What will happen in December?
When the Fed’s policymaking Federal Open Market Committee meets this week and issues its rate announcement, analysts will closely parse that statement as well as the recent commentary of Fed Chair Jerome Powell for clues about future activity. Even with the potential for policy changes under the Trump administration in 2025, experts say the Fed’s path for the rest of this year is likely set: According to the CME, there is a roughly 80% probability that after this week’s expected cut, rates will be lowered one more time at the Fed's final meeting of the year in December.
"It likely won’t be big moves, but more steady and consistent throughout the rest of 2024 and into 2025," says Heather Winston, assistant vice president and head of product strategy at Principal Asset Management.
These small steps reflect the balance policymakers have to strike between keeping the labor market healthy and maintaining its 2% inflation target.

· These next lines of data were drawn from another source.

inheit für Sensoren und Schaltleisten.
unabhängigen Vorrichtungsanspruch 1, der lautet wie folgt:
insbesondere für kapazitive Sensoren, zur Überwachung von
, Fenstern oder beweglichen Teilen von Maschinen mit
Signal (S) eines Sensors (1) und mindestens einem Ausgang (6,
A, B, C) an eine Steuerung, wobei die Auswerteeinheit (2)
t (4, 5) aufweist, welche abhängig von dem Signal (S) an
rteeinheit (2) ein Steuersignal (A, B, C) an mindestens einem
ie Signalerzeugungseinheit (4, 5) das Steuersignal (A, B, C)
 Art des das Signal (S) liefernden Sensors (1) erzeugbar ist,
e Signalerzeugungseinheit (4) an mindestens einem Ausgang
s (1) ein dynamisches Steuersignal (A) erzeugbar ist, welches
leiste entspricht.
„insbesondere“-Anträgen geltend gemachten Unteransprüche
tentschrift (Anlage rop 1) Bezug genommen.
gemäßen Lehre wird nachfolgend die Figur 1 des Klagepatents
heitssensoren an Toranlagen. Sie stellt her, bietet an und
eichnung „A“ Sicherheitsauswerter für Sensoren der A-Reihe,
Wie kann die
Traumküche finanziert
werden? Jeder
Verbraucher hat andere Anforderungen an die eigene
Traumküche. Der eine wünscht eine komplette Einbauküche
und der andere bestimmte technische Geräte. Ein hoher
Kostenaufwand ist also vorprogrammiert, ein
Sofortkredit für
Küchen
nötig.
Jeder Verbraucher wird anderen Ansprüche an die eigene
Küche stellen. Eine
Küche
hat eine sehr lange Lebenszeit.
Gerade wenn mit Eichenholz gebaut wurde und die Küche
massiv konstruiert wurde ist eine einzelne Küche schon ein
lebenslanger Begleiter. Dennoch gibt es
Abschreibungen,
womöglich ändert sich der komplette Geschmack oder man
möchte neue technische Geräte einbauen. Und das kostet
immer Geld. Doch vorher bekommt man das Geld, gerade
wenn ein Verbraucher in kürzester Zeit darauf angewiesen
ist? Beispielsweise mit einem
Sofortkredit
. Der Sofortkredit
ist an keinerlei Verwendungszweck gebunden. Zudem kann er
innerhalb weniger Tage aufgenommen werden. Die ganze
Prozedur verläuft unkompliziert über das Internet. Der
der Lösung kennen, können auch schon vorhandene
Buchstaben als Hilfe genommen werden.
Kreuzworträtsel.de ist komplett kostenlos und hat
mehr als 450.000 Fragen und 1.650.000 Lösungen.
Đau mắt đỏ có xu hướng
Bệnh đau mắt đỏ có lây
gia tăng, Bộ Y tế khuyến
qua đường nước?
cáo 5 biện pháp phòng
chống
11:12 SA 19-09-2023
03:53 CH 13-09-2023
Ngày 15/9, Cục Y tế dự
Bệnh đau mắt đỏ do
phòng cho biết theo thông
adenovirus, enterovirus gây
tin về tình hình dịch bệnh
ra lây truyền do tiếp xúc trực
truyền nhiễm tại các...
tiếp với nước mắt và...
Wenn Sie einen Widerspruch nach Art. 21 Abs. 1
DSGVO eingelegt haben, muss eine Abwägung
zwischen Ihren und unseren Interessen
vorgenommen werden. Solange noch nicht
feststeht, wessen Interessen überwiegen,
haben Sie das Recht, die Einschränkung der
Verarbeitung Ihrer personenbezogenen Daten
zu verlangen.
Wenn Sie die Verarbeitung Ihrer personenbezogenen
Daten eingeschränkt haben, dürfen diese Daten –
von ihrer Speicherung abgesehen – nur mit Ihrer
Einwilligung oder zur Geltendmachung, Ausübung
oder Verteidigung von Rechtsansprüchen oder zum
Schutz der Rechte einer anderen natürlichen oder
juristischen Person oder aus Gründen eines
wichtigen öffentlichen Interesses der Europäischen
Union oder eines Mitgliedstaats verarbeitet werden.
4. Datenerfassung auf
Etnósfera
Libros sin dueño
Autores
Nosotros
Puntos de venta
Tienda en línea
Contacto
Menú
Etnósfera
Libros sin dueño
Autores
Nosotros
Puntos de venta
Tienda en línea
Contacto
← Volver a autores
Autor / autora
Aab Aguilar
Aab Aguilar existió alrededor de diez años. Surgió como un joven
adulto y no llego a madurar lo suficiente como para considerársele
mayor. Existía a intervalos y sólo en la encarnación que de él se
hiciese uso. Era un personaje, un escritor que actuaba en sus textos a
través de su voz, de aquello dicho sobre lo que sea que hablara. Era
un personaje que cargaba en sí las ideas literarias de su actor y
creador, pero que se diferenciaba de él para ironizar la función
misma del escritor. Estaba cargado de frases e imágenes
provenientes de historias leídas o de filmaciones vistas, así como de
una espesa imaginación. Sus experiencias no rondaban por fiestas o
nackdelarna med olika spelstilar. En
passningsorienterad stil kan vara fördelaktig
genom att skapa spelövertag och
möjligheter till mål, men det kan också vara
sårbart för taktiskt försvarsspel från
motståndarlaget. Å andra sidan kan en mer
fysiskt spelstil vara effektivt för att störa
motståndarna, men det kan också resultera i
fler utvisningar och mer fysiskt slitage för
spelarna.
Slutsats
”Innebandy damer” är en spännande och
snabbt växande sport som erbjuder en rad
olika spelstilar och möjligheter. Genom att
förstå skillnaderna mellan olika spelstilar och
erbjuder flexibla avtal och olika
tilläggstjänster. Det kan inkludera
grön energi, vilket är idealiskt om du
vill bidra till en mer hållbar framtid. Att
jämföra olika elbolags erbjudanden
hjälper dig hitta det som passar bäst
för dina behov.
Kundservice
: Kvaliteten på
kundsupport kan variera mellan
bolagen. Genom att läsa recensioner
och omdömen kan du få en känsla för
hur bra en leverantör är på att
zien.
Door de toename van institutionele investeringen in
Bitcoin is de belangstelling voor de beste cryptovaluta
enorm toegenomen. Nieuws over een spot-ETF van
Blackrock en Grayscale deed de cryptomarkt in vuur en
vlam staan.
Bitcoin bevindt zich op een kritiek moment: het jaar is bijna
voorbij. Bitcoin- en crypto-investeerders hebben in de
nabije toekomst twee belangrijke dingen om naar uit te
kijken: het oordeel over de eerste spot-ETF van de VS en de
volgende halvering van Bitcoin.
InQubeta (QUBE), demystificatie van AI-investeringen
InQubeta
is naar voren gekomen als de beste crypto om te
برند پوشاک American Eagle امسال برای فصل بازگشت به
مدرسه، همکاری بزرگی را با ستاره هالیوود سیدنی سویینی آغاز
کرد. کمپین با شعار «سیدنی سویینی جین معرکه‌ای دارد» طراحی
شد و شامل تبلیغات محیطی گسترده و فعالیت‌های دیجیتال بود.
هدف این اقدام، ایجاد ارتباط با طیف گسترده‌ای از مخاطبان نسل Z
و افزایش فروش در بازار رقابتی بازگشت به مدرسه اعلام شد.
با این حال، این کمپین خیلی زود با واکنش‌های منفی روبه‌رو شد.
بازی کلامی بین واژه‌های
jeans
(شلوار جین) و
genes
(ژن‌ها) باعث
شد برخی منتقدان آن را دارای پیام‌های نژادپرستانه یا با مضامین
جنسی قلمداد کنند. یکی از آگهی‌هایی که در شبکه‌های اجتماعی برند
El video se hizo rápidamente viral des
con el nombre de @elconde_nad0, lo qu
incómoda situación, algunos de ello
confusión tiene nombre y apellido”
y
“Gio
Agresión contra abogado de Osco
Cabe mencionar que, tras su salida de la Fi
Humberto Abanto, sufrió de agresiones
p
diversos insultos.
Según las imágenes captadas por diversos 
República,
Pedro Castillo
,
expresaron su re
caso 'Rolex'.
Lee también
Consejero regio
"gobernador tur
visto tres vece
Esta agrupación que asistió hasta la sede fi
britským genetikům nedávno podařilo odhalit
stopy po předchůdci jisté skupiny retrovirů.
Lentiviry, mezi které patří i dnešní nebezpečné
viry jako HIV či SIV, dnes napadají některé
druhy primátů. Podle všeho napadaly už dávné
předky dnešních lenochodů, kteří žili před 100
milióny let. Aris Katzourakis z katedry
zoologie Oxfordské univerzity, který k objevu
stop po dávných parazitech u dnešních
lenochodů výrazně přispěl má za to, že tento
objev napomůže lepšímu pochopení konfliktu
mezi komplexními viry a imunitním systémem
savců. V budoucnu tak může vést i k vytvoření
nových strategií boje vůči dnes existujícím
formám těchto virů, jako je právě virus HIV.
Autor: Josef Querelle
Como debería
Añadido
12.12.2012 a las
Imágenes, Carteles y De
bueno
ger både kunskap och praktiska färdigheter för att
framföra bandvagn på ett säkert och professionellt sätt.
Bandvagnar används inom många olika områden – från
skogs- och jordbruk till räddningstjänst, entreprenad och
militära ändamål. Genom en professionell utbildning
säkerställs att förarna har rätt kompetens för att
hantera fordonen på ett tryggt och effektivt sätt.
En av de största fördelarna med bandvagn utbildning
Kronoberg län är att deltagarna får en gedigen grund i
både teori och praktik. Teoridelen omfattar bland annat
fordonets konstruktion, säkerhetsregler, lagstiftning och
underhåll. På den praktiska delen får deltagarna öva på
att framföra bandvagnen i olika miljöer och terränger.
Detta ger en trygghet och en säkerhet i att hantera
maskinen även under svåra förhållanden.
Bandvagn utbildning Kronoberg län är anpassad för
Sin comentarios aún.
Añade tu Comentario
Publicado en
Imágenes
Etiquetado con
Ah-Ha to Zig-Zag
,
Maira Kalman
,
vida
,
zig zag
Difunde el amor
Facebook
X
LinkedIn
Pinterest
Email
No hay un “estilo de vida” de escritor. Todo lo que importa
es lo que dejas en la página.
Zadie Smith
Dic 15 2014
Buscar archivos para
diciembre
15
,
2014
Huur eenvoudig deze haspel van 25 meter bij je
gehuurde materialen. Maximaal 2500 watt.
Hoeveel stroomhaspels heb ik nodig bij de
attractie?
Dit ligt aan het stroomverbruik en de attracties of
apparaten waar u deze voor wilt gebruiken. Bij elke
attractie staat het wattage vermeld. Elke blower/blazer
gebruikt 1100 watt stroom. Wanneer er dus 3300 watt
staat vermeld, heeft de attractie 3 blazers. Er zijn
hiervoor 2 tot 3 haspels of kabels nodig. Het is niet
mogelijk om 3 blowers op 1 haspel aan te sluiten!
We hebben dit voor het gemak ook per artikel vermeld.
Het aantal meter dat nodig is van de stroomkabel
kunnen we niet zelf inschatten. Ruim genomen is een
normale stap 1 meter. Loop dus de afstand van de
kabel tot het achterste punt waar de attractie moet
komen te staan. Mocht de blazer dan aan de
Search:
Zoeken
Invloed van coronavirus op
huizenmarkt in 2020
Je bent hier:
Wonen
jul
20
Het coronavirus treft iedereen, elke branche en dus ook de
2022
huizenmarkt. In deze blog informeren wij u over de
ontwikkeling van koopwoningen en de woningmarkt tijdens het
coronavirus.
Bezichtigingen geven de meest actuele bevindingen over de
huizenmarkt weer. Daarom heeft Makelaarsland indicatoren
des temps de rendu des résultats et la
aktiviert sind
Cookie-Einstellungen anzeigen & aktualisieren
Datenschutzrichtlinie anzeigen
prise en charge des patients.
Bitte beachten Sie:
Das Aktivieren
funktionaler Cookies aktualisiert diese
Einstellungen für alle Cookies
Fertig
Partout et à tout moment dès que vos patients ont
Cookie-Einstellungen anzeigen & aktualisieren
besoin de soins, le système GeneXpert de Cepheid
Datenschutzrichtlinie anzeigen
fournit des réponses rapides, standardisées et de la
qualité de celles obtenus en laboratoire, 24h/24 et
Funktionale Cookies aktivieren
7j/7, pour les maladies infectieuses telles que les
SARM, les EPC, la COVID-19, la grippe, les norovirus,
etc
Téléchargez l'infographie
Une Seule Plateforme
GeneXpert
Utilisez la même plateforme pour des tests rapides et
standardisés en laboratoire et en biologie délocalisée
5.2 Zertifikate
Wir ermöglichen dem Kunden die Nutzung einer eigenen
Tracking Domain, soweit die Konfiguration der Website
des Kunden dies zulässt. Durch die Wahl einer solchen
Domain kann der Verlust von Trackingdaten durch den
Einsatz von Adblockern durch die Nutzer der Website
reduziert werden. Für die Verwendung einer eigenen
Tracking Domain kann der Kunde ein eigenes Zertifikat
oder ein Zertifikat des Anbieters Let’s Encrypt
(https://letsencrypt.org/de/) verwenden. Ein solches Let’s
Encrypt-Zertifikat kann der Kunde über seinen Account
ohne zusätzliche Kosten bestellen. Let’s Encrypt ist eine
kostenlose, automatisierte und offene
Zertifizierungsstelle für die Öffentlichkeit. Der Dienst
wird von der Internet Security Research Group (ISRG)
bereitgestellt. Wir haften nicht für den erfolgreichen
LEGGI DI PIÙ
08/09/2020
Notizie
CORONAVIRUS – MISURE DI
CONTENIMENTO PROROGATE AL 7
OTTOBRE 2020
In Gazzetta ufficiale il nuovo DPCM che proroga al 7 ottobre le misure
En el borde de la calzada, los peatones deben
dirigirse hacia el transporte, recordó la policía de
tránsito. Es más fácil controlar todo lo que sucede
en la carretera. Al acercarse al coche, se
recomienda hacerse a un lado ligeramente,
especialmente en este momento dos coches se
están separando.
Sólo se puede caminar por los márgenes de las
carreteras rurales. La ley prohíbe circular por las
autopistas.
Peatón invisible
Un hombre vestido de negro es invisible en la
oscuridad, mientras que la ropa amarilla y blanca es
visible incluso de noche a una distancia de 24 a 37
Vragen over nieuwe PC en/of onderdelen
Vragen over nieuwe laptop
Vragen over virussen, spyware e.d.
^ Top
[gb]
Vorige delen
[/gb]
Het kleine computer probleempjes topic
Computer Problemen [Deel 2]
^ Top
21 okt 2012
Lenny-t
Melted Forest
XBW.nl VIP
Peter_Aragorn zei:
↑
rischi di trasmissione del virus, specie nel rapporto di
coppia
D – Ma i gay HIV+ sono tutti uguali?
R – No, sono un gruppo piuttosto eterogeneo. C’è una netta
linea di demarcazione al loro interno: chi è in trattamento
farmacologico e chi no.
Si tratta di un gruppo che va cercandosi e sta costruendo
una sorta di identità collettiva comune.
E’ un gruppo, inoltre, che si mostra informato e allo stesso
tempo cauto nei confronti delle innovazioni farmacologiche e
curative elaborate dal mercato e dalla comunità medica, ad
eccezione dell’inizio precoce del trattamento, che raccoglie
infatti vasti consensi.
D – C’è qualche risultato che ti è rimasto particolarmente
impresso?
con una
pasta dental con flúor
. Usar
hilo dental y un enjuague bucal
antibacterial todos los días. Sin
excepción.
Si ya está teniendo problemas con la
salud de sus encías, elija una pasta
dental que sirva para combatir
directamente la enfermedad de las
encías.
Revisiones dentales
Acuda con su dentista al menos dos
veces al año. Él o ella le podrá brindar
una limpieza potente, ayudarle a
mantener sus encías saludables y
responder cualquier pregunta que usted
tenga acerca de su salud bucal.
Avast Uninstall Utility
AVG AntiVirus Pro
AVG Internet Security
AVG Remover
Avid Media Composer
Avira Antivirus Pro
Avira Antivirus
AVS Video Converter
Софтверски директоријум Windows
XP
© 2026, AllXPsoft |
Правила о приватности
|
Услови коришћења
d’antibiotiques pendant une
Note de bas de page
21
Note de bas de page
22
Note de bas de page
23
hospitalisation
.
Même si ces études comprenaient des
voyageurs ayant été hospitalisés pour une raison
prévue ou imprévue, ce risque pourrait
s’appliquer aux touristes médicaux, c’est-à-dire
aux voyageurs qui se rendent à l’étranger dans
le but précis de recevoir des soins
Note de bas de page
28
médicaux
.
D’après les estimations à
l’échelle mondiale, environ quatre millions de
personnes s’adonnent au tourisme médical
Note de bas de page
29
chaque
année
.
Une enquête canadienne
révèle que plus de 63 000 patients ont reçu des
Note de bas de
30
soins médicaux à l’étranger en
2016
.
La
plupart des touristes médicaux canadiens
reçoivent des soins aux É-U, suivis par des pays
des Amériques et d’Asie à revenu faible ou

"Inflation isn't necessarily all bad. It’s a sign of growth," she says.
Though nobody has a crystal ball, analysts think the Fed is likely to take its time rolling back the rate hikes it initiated in 2022 to curb runaway inflation. This is especially true because President-elect Donald Trump has signaled support for policies, such as tax cuts, that could accelerate economic activity.
This would keep borrowing costs somewhat higher, but the idea is that this would be offset by economic growth that would put more money in people’s pockets. And even incremental cuts could be helpful to people seeking to make big-ticket purchases like cars and homes.
The fed funds rate is the benchmark banks use to anchor the prime rate, which is the baseline lenders use for many consumer credit rates, like credit card annual percentage rates. The fed funds rate also influences mortgage rates, although indirectly, so Americans should prepare for fluctuations.
"I think mortgage rates will be at least somewhat lower in 2025, and I'm expecting revolving credit interest rates, like the rates on most credit cards and the rate for loans linked to the prime rate, to come down more," Adams says.